Supplied records:
┄┄┄┄┄┄┄┄┄┄
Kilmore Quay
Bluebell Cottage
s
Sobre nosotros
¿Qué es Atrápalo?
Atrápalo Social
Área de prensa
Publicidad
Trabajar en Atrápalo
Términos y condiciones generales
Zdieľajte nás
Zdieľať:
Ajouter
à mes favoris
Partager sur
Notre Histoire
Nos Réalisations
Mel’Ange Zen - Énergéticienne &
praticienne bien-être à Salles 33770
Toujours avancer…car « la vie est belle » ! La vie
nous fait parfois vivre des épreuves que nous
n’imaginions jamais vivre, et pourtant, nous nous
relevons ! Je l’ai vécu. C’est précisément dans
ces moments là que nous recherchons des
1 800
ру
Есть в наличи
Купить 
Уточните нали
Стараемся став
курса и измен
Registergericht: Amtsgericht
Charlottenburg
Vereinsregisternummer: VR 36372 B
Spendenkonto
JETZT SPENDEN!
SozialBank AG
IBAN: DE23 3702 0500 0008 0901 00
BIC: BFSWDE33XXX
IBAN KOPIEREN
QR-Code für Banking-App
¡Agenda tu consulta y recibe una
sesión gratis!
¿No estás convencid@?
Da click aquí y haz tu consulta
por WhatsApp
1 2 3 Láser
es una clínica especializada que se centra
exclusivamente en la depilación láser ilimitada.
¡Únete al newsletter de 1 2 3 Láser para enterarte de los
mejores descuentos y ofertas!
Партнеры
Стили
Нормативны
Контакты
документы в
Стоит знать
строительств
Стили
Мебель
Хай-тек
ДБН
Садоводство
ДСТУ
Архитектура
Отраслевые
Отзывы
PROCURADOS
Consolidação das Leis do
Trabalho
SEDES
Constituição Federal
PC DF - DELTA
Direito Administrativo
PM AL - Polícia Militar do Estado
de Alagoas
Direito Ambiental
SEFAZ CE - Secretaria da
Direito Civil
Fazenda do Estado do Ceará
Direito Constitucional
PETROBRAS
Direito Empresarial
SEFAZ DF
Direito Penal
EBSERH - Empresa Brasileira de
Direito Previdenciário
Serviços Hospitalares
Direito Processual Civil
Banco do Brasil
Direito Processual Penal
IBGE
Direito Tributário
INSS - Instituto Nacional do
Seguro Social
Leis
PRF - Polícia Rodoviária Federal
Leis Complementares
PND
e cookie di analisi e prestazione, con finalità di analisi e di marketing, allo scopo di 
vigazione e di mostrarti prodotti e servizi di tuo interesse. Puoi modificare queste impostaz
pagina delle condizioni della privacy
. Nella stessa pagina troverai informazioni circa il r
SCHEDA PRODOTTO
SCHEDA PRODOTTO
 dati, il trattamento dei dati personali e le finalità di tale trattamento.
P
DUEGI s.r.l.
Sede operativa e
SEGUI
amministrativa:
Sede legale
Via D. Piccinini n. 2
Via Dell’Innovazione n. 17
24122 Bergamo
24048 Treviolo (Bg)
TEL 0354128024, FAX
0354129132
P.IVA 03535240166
┄┄┄┄┄┄┄┄┄┄
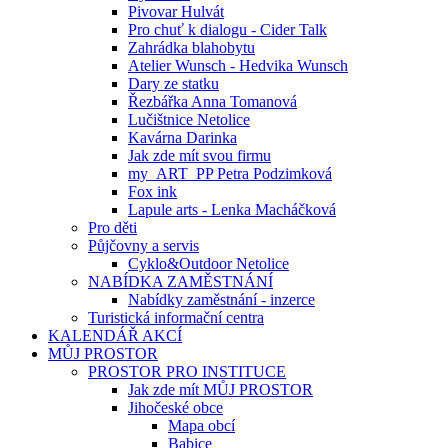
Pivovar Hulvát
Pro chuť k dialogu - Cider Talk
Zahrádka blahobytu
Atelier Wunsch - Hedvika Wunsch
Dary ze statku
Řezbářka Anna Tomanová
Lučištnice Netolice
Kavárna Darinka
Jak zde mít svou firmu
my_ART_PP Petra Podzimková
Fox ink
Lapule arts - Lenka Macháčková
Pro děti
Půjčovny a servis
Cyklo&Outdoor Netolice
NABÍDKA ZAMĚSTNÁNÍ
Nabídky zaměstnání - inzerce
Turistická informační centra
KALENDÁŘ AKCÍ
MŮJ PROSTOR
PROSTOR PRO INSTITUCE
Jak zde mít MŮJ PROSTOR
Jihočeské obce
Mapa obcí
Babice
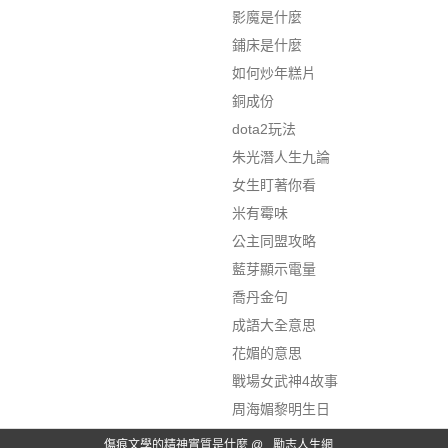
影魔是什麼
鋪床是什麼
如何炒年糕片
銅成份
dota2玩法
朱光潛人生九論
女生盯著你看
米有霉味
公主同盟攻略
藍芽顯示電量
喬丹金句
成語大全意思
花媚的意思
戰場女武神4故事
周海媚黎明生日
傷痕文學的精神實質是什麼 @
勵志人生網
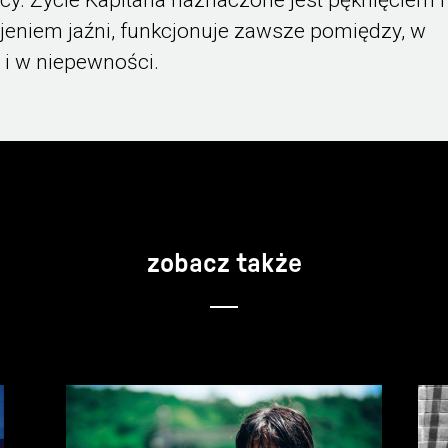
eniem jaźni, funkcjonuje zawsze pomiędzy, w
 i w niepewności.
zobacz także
┄┄┄┄┄┄┄┄┄┄
What the exercise asks:
Your answer should consist of the lines from the line with "24122 Bergamo" to the line with "P.IVA 03535240166" above, repeated exactly, both ends included.

Exercise output:
24122 Bergamo
24048 Treviolo (Bg)
TEL 0354128024, FAX
0354129132
P.IVA 03535240166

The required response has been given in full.